This post isn't going to be what you might think from the title. I'm not going to blog about writing relatable characters... Rather, it's a blog about the things that struck me the most at last week's RWA National conference.
#1. Janet Evanovich
She did the opening session and it was a Q&A. Since there were nearly 2000 of us in the room, the questions were on index cards, but she hadn't seen them ahead of time so it was lovely and spontaneous. And what slayed me was finding a moment when I could totally relate to her. No, it wasn't when she talked about how her make up artist was going to kill her because she blew her nose on stage (although that was funny) and seriously? she travels with her own hair and makeup people? Could not relate to that. ;-)
What I could relate to was the reason she had to blow her nose. One of the questions was: How long did it take you to get published? Her answer, more or less, was: it took 10 years after she seriously started writing and submitting romance novels. Makes me feel better about my current 6-7.
When she described the moment she found out she'd sold her first ms (for $2000) she started to cry on stage. I felt so connected to her at that moment. Here's this huge bestseller. A multimillionaire. And it took her AGES to sell her first book, and she still remembers that moment so well it makes her cry. Wow.
#2. J.R. Ward
Whom I adore. She did a 2 hour talk with her CP Jessica Andersen (whom I also adore) and, as usual, they were funny and informative. Such intelligent women who know who they are and are in such command of what they're doing.
But the moment that slayed me in this talk was when pal and frequent DWT visitor Stephanie Doyle, asked J.R. and Jess to talk about the transition of their careers from midlist and/or category into bestsellerdom. And that's when J.R. cried.
She cried because she says she doesn't yet understand "why her"? (her readers could tell her, but that's another matter) But it was so great to see (and have her show) that she's so humble about it all, and understands how hard it is for all of us in this business, no matter at what stage we're at, and that she realizes how lucky she is. She said that the person who sits down each day, at her desk in boxer shorts to write, is still the same "Jessie" who wrote all her other books, but this new persona has emerged who's J.R., and you could tell that, at times, it's still all a little overwhelming for her. Made me tear up, too.
#3. Eloisa James
The strange thing about this one hitting me, is that I've seen Eloisa give the exact same talk before. Her DC speech might have been a combination of two different talks I've heard, but I'm sure I'd heard nearly every main section of the talk. And it's a great talk. The difference for me this time was how emotional she got telling her story and in particular the part about how her mother never accepted what she chose to do for a living.

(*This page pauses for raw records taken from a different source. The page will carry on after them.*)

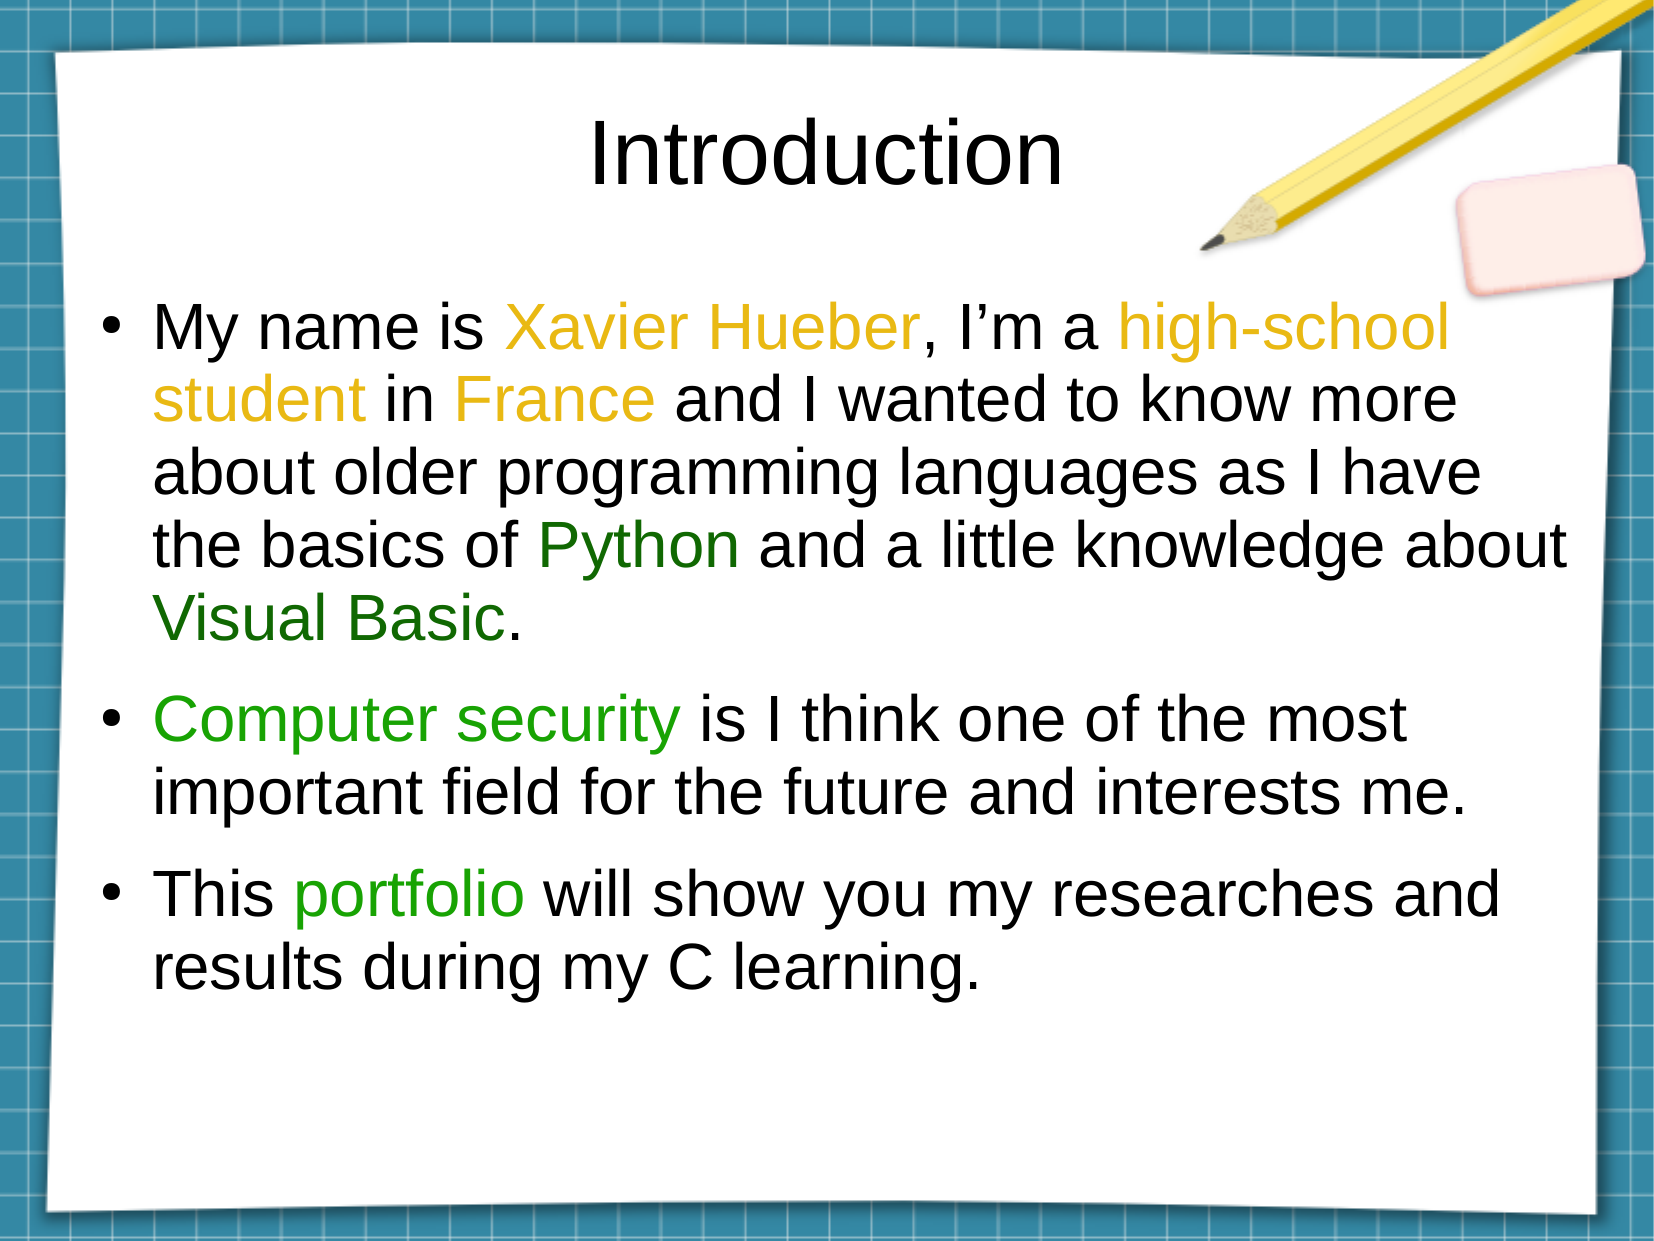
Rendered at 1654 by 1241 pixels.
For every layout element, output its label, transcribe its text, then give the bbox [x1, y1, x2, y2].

title Introduction [82, 49, 1571, 257]
picture [0, 0, 1654, 1241]
list My name is Xavier Hueber, I’m a high-school student in France and I wanted to know more about older programming languages as I have the basics of Python and a little knowledge about Visual Basic. Computer security is I think one of the most important field for the future and interests me. This portfolio will show you my researches and results during my C learning. [82, 290, 1571, 1010]
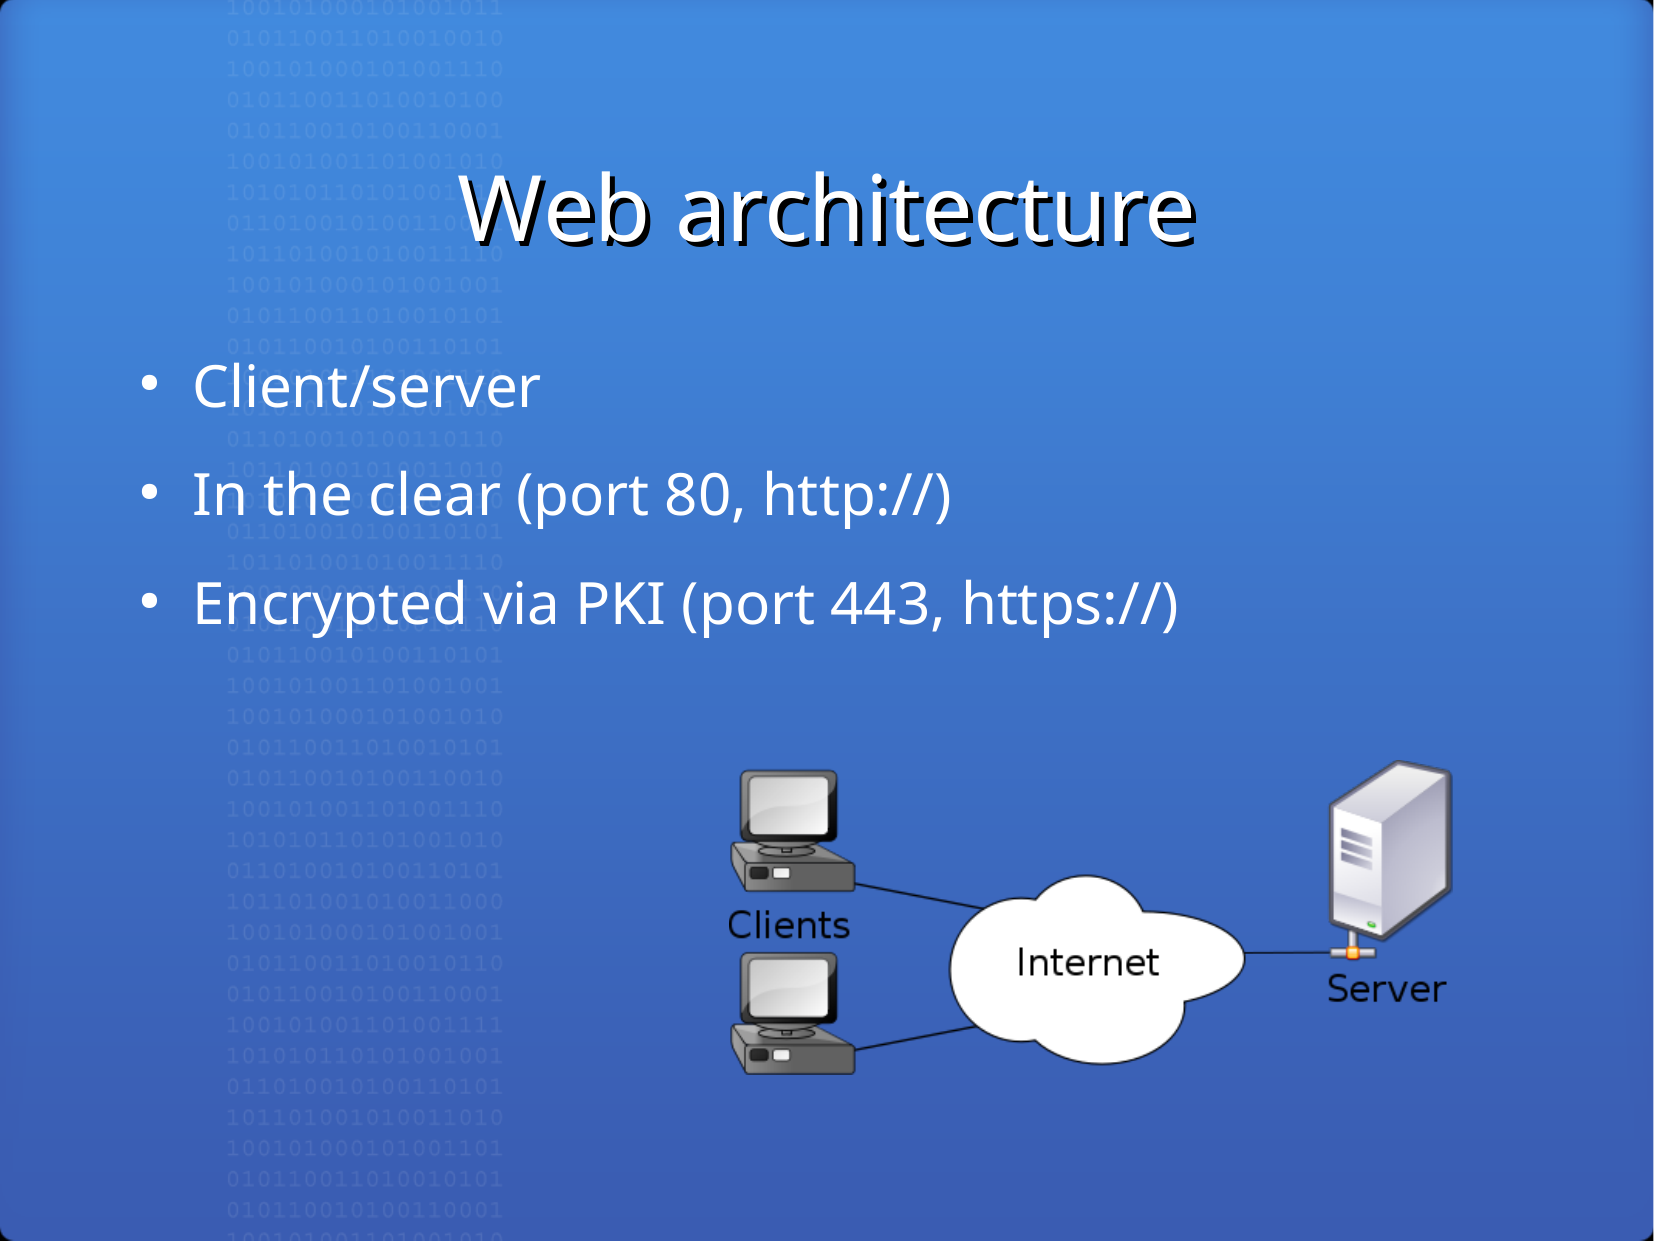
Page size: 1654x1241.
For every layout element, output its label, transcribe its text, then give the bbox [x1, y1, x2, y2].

title Web architecture [121, 102, 1534, 310]
picture [0, 0, 1654, 1241]
list Client/server In the clear (port 80, http://) Encrypted via PKI (port 443, https://) [121, 344, 1534, 1005]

Her mother, like Eloisa (in her Mary Bly persona), was a professor of literature. So her mom approved of *that* career choice. The difference is that the fiction writing her mother chose to do, in addition to her teaching, was literary short stories, while Mary/Eloisa chose to write romance novels. And it's clear, hearing her talk, that she chose to write romance because she LOVES romance, in spite of her occasional, "I write for money", claims.
I have a similar disapproval thing going on with someone in my family, right now, and it hurts so, so much to have someone you love disrespect what you've chosen to do with your life, and find all these ridiculous arguments to refute your every attempt to explain why you think what you're doing is valuable and not what she thinks it is. That she refuses to even consider that the literary education she got in the early 1980's was not only biased against the genre, but totally out of date. To have someone tell you that the thing that makes you happy isn't worthy or is trash, is so hard. But enough about me.
Eloisa says for years she hid behind the excuse of "I'm just doing it for money" but now admits, that's (mostly) a lie. She writes romance because she loves it. The money's a bonus and has provided a nice justification against all the disapproval from her family. (And, of course, we all know that even in genre fiction, only a very few writers really make much money.) Eloisa says she's Simon and Garfunkel born into the Bach family. Loved that. (Although... wasn't Bach writing popular music in his time??? Still, I get her point.) While she was telling us how her mother, on her death bed, told her she felt sure Eloisa would write a "real book" some day, it was the closest to tearing up I've ever seen this very strong woman, who I've seen speak to groups about emotional events in her life before. I teared up, too.
All in all. It was amazing to find that I had something in common with, some way to relate to, each of these three NYT Bestselling authors. Awesome.
Worth all the money I spent to go to DC? Well...
I won't talk about another highlight (lowlight?) when a certain Pocket editor said she liked the bra I was inadvertently flashing. And I'm not talking straps. Not as bad as it sounds. I hope. You had to be there. At least it matched my temporarily unwrapped wrap dress.